Illustration - Spring 2017 - Issue 51
Cover: Brian Wildsmith from Birds
One of the enduring mysteries about illustration – and art, generally – is how a few strokes of a brush, or lines scratched in a wooden block, can communicate not just a story, but an emotion or an abstract thought. The ability of art to convey and evoke emotion is well known, but in the case of illustration there are added complications. The artist has to convey their own feelings. The illustrator, however, often has to reflect those of the text or the client as well as putting something of themselves into their work. When this works well, it undoubtedly enhances the power of the text or the message of the client, but defining how this affinity works is extremely difficult.
Clare Leighton’s dramatic and powerful wood-engravings, for example, were a perfect match for the tempestuous emotions of the characters in Emily Brontë’s Wuthering Heights and Thomas Hardy’s Under the Greenwood Tree and The Return of the Native. The simple black and white lines not only set the people in their landscapes, they also underscore the wild and often dark passions that dominate the stories.
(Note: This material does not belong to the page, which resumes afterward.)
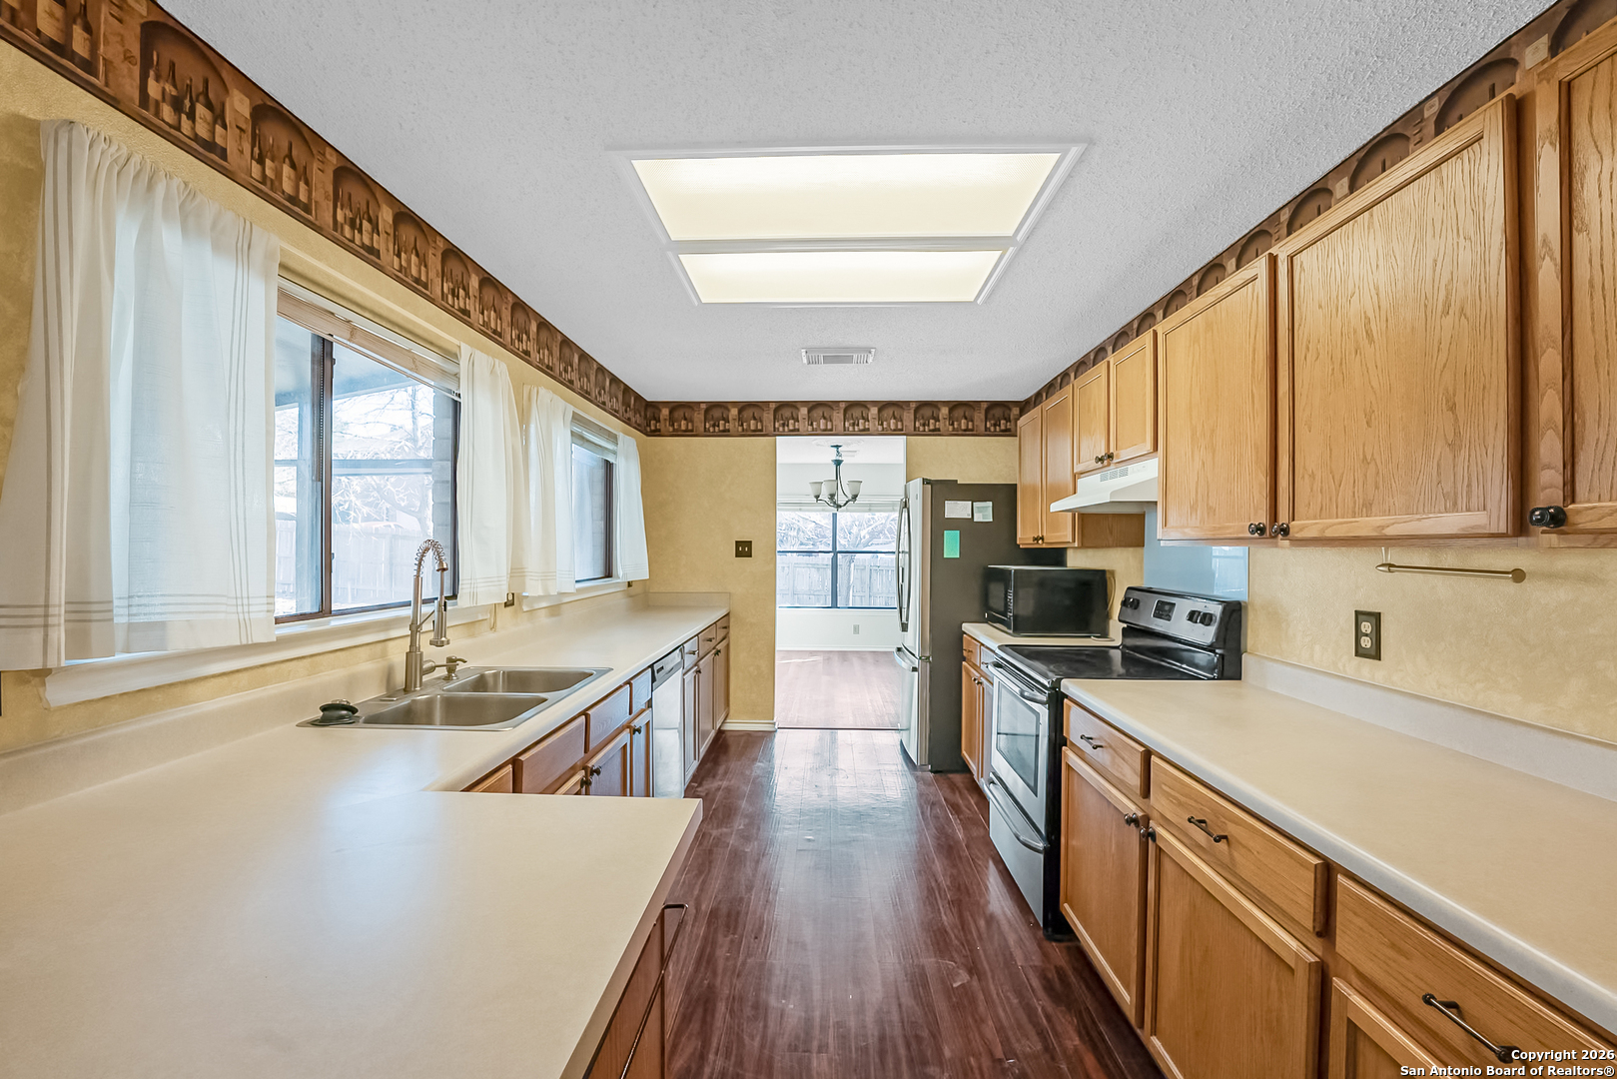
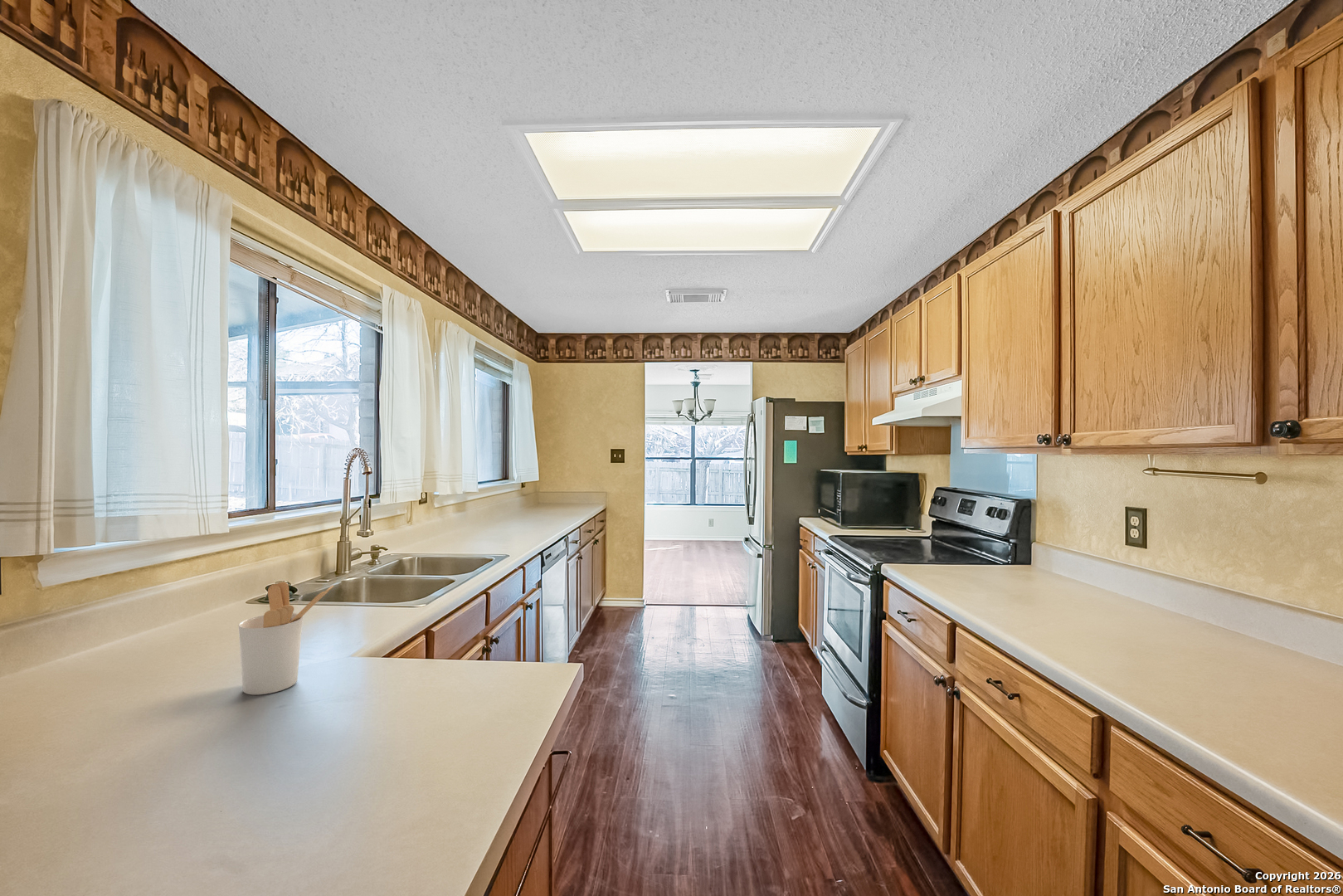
+ utensil holder [238,581,334,696]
Similarly, war artists naturally used the emotional powers of their work to convey the darkest, most chaotic moments of battle as well as the most cynical and bitter feelings of loss and betrayal. They were commissioned to tell a story and boost patriotism, but their work often does far more than propaganda, commenting on the futility and utter desolation of war in a way that perhaps their employers did not quite intend. And quieter, more reflective works, such as Bruges, the portfolio of poems by Laurence Binyon, illustrated by Frank Brangwyn and Yoshijiro Urushibara, do more than merely celebrate the beauty of physical buildings, bridges and canals – they conjure up the artists’ emotional response to streets and landscapes in subtle gradations of colour and the play of light on water. Humans seem to have a natural ability to connect art to feelings. This is why illustrations can add so much more than decoration to the printed page – and why illustrated books etch themselves into the psyche of readers from their earliest days. A picture and a text together can be far greater than the sum of their parts.